I've always had a subtle knowing of things, a knowing without knowing, if you will, but as time progressed that feeling grew in intensity and I struggled to accept a broader view of life. And I began to question. It seems so much of what I was told in life, I accepted and filed, but as I began looking over the data, I saw that I had believed in many fallacies, many about myself and if I was wrong about me, then I had to look at the whole world with new eyes. In this life we have many people telling us who we are, where we fit, what our role is, what we should be guilty about, whether or not we are saved, good or worthy and it is incredibly freeing to throw all that aside and say No. But it is also frightening, because then we have no old clothes to pull about our self as we shiver in a land of newness, we can no longer blame others for our situation or mistakes.

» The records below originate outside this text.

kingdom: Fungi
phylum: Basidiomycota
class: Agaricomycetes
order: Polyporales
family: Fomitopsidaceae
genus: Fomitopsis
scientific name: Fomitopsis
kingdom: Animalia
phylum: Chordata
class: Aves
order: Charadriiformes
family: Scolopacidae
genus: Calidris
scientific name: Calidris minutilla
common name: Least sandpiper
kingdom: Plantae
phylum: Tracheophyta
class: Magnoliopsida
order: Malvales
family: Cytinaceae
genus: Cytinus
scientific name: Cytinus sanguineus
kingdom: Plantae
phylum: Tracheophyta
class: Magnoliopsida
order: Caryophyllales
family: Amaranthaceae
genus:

The greatest lessons I have learned from my near death experience is that the world and the universe is a mystical place, full of treasures, miracles and wonders. That the only thing that stops us from achieving our dreams is our thoughts and attitudes. That questioning and looking at situations from a different angle is not a sin, but our duty as spirits sent into this world. That chasing our dreams is not selfish, but what is expected of us, to do anything less is to be mired down in the muck of the earth. That pursuing that thread of creativity that runs through all of us is the greatest gift we can give.